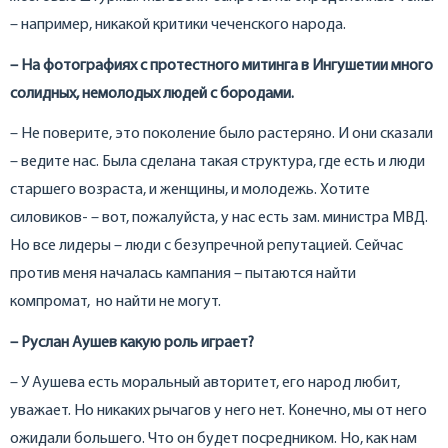
– например, никакой критики чеченского народа.
– На фотографиях с протестного митинга в Ингушетии много
солидных, немолодых людей с бородами.
– Не поверите, это поколение было растеряно. И они сказали
– ведите нас. Была сделана такая структура, где есть и люди
старшего возраста, и женщины, и молодежь. Хотите
силовиков- – вот, пожалуйста, у нас есть зам. министра МВД.
Но все лидеры – люди с безупречной репутацией. Сейчас
против меня началась кампания – пытаются найти
компромат, но найти не могут.
– Руслан Аушев какую роль играет?
– У Аушева есть моральный авторитет, его народ любит,
уважает. Но никаких рычагов у него нет. Конечно, мы от него
ожидали большего. Что он будет посредником. Но, как нам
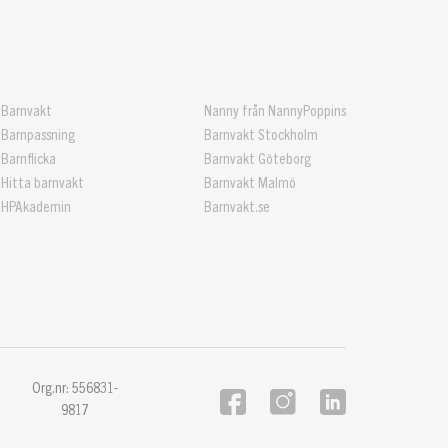
Barnvakt
Nanny från NannyPoppins
Barnpassning
Barnvakt Stockholm
Barnflicka
Barnvakt Göteborg
Hitta barnvakt
Barnvakt Malmö
HPAkademin
Barnvakt.se
Org.nr: 556831-
9817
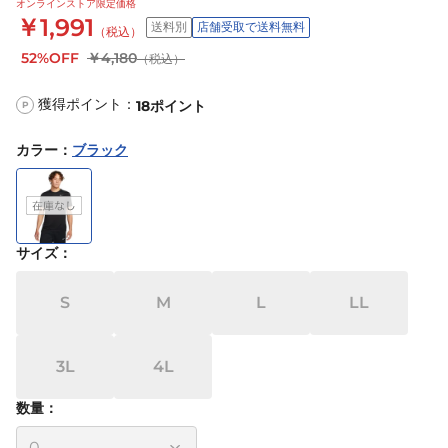
オンラインストア限定価格
￥1,991
送料別
店舗受取で送料無料
（税込）
52%OFF
￥4,180
（税込）
獲得ポイント：
18
ポイント
P
カラー
：
ブラック
サイズ
：
S
M
L
LL
3L
4L
数量：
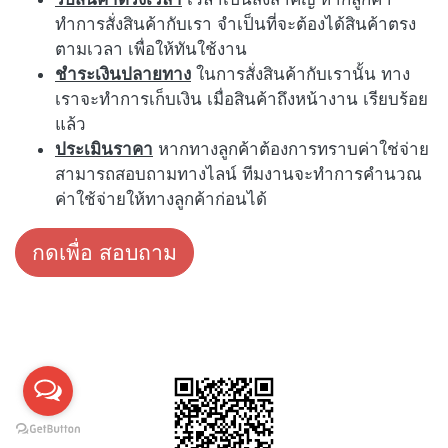
ทำการสั่งสินค้ากับเรา จำเป็นที่จะต้องได้สินค้าตรง
ตามเวลา เพื่อให้ทันใช้งาน
ชำระเงินปลายทาง
ในการสั่งสินค้ากับเรานั้น ทาง
เราจะทำการเก็บเงิน เมื่อสินค้าถึงหน้างาน เรียบร้อย
แล้ว
ประเมินราคา
หากทางลูกค้าต้องการทราบค่าใช่จ่าย
สามารถสอบถามทางไลน์ ทีมงานจะทำการคำนวณ
ค่าใช้จ่ายให้ทางลูกค้าก่อนได้
กดเพื่อ สอบถาม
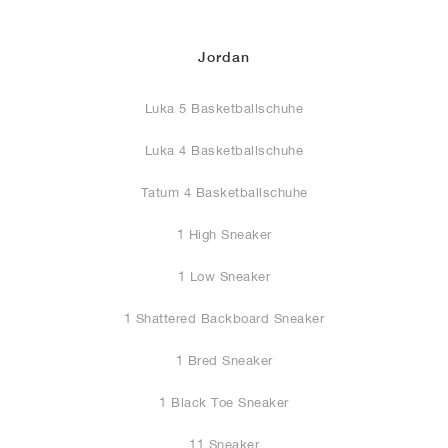
Jordan
Luka 5 Basketballschuhe
Luka 4 Basketballschuhe
Tatum 4 Basketballschuhe
1 High Sneaker
1 Low Sneaker
1 Shattered Backboard Sneaker
1 Bred Sneaker
1 Black Toe Sneaker
11 Sneaker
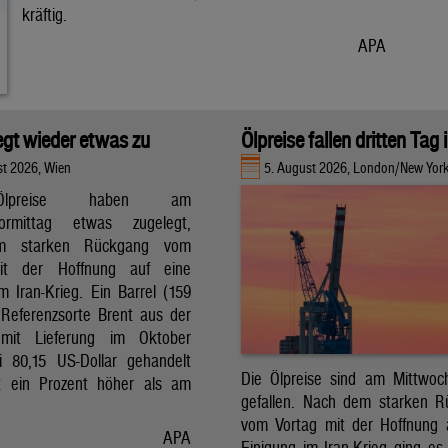
kräftig.
APA
legt wieder etwas zu
Ölpreise fallen dritten Tag 
st 2026, Wien
5. August 2026, London/New Yor
lpreise haben am
vormittag etwas zugelegt,
m starken Rückgang vom
it der Hoffnung auf eine
m Iran-Krieg. Ein Barrel (159
r Referenzsorte Brent aus der
mit Lieferung im Oktober
 80,15 US-Dollar gehandelt
Die Ölpreise sind am Mittwoc
t ein Prozent höher als am
gefallen. Nach dem starken 
vom Vortag mit der Hoffnung 
APA
Einigung im Iran-Krieg ging es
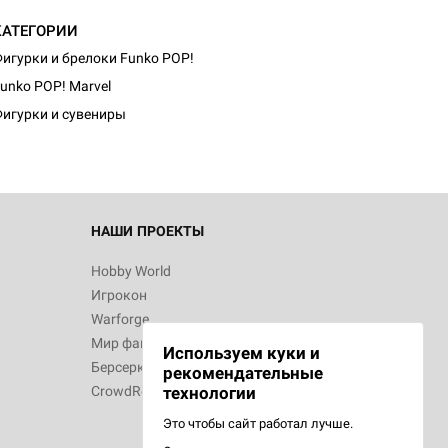
КАТЕГОРИИ
d Монстры
игурки и брелоки Funko POP!
unko POP! Marvel
игурки и сувениры
 Зомбицид:
НАШИ ПРОЕКТЫ
Hobby World
Игрокон
d Ужас
Warforge
Мир фантастики
Используем куки и
Берсерк
рекомендательные
CrowdRepublic
технологии
Это чтобы сайт работал лучше.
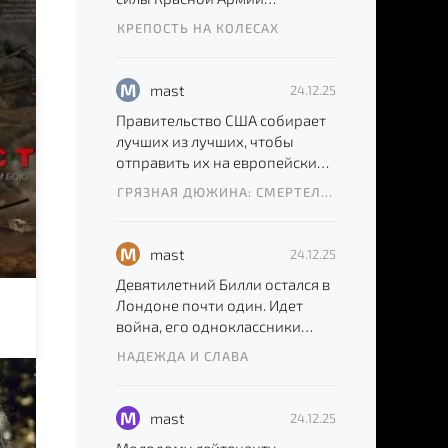
зажимают в котле под
КРЕПОСТЬ НА КОЛЕСАХ
Каневом. Впереди
M
mast
24.12.25
Правительство США собирает
лучших из лучших, чтобы
отправить их на европейский
фронт боевых действий. Этим
ГРЯЗНАЯ ДЮЖИНА: СМЕРТЕЛЬНОЕ ЗАДАНИЕ
M
mast
24.12.25
Девятилетний Билли остался в
Лондоне почти один. Идет
война, его одноклассники
уехали в деревню, спрятались
НАДЕЖДА И СЛАВА
M
mast
24.12.25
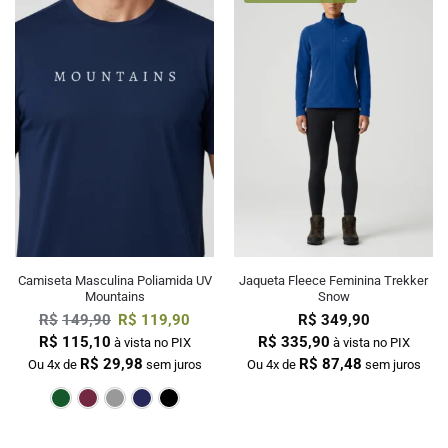
Camiseta Masculina Poliamida UV
Jaqueta Fleece Feminina Trekker
Mountains
Snow
R$
149,90
R$
119,90
R$
349,90
R$
115,10
R$
335,90
à vista no PIX
à vista no PIX
R$
29,98
R$
87,48
Ou 4x de
sem juros
Ou 4x de
sem juros
Verde Escuro
Bordô
Cinza
Marinho
Preto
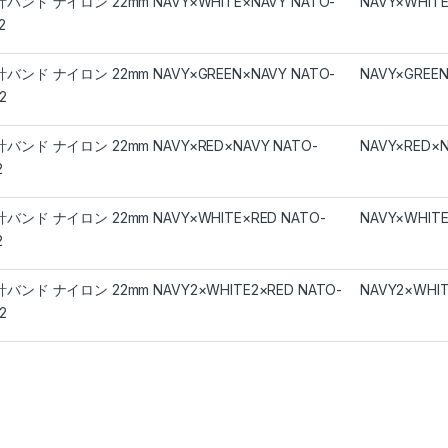
バンド ナイロン 22mm NAVY×WHITE×NAVY NATO-
NAVY×WHIT
2
バンド ナイロン 22mm NAVY×GREEN×NAVY NATO-
NAVY×GREE
2
バンド ナイロン 22mm NAVY×RED×NAVY NATO-
NAVY×RED×
2
バンド ナイロン 22mm NAVY×WHITE×RED NATO-
NAVY×WHIT
2
バンド ナイロン 22mm NAVY2×WHITE2×RED NATO-
NAVY2×WHIT
2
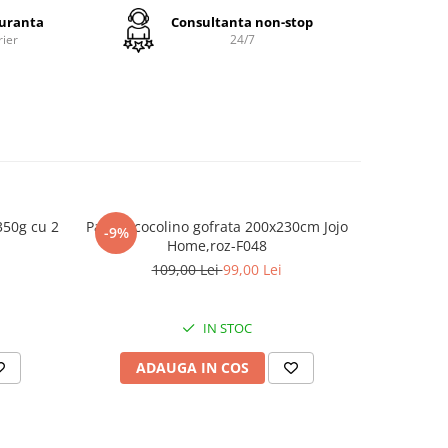
guranta
Consultanta non-stop
n finet:
rier
24/7
celași
p;
nui
350g cu 2
Patura cocolino gofrata 200x230cm Jojo
-9%
, nu se
Home,roz-F048
109,00 Lei
99,00 Lei
mat
IN STOC
 a
ci;
ADAUGA IN COS
fie
re
tru a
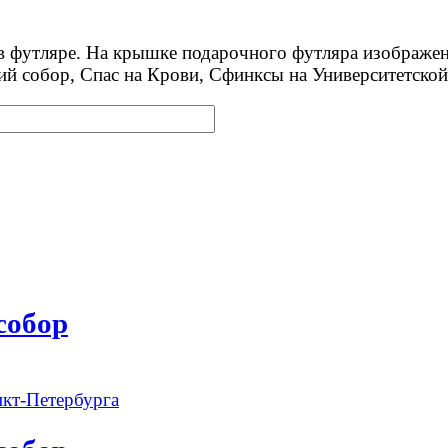
в футляре. На крышке подарочного футляра изображен
ий собор, Спас на Крови, Сфинксы на Университетско
собор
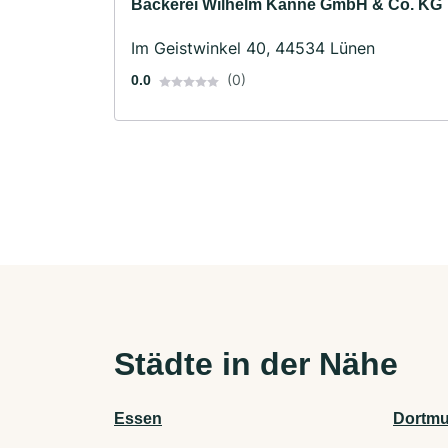
Bäckerei Wilhelm Kanne GmbH & Co. KG
Im Geistwinkel 40, 44534 Lünen
(0)
0.0
Städte in der Nähe
Essen
Dortm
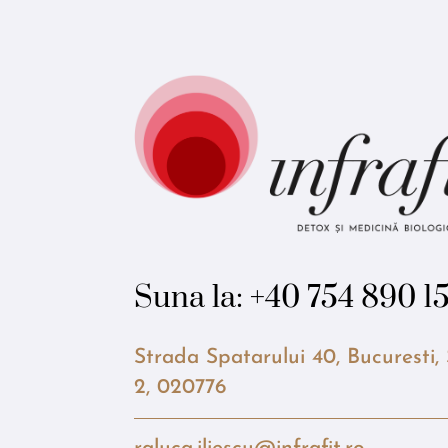
Suna la:
+40 754 890 1
Strada Spatarului 40, Bucuresti,
2, 020776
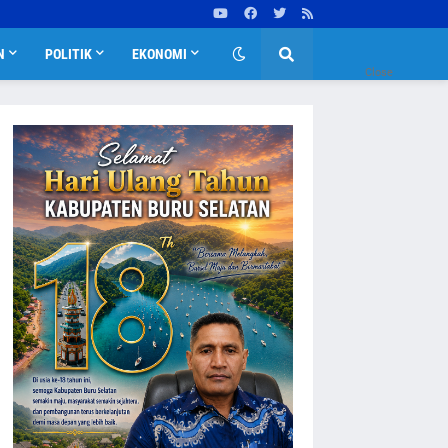
N
POLITIK
EKONOMI
Close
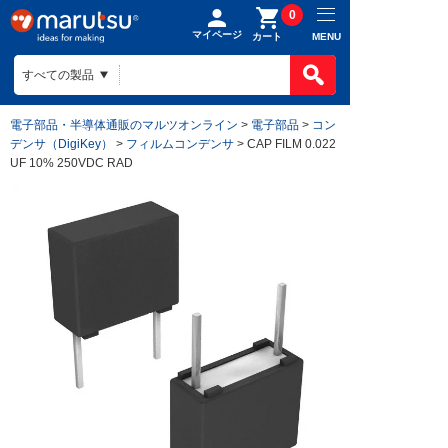
0
マイページ
MENU
カート
電子部品・半導体通販のマルツオンライン
>
電子部品
>
コン
デンサ（DigiKey）
>
フィルムコンデンサ
> CAP FILM 0.022
UF 10% 250VDC RAD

——————————

▶ [WHAT YOU HAVE TO DO]:
The answer must be the exact lines from the line with "vom Vortag mit der Hoffnung" to the final line of the data, both ends included, with no pictures.

▶ [ANSWER BOX]:
vom Vortag mit der Hoffnung 
APA
Einigung im Iran-Krieg ging es
КАТЕГОРИИ
d Монстры
игурки и брелоки Funko POP!
unko POP! Marvel
игурки и сувениры
 Зомбицид:
НАШИ ПРОЕКТЫ
Hobby World
Игрокон
d Ужас
Warforge
Мир фантастики
Используем куки и
Берсерк
рекомендательные
CrowdRepublic
технологии
Это чтобы сайт работал лучше.
зажимают в котле под
КРЕПОСТЬ НА КОЛЕСАХ
Каневом. Впереди
M
mast
24.12.25
Правительство США собирает
лучших из лучших, чтобы
отправить их на европейский
фронт боевых действий. Этим
ГРЯЗНАЯ ДЮЖИНА: СМЕРТЕЛЬНОЕ ЗАДАНИЕ
M
mast
24.12.25
Девятилетний Билли остался в
Лондоне почти один. Идет
война, его одноклассники
уехали в деревню, спрятались
НАДЕЖДА И СЛАВА
M
mast
24.12.25
Camiseta Masculina Poliamida UV
Jaqueta Fleece Feminina Trekker
Mountains
Snow
R$
149,90
R$
119,90
R$
349,90
R$
115,10
R$
335,90
à vista no PIX
à vista no PIX
R$
29,98
R$
87,48
Ou 4x de
sem juros
Ou 4x de
sem juros
Verde Escuro
Bordô
Cinza
Marinho
Preto
バンド ナイロン 22mm NAVY×WHITE×NAVY NATO-
NAVY×WHIT
2
バンド ナイロン 22mm NAVY×GREEN×NAVY NATO-
NAVY×GREE
2
バンド ナイロン 22mm NAVY×RED×NAVY NATO-
NAVY×RED×
2
バンド ナイロン 22mm NAVY×WHITE×RED NATO-
NAVY×WHIT
2
バンド ナイロン 22mm NAVY2×WHITE2×RED NATO-
NAVY2×WHIT
2
guranta
Consultanta non-stop
n finet:
rier
24/7
celași
p;
nui
350g cu 2
Patura cocolino gofrata 200x230cm Jojo
-9%
, nu se
Home,roz-F048
109,00 Lei
99,00 Lei
mat
IN STOC
 a
ci;
ADAUGA IN COS
fie
re
tru a
в футляре. На крышке подарочного футляра изображен
ий собор, Спас на Крови, Сфинксы на Университетско
собор
Bäckerei Wilhelm Kanne GmbH & Co. KG
Im Geistwinkel 40, 44534 Lünen
(0)
0.0
Städte in der Nähe
Essen
Dortm
Suna la:
+40 754 890 1
Strada Spatarului 40, Bucuresti,
2, 020776
N
POLITIK
EKONOMI
Close
0
マイページ
MENU
カート
電子部品・半導体通販のマルツオンライン
>
電子部品
>
コン
デンサ（DigiKey）
>
フィルムコンデンサ
> CAP FILM 0.022
UF 10% 250VDC RAD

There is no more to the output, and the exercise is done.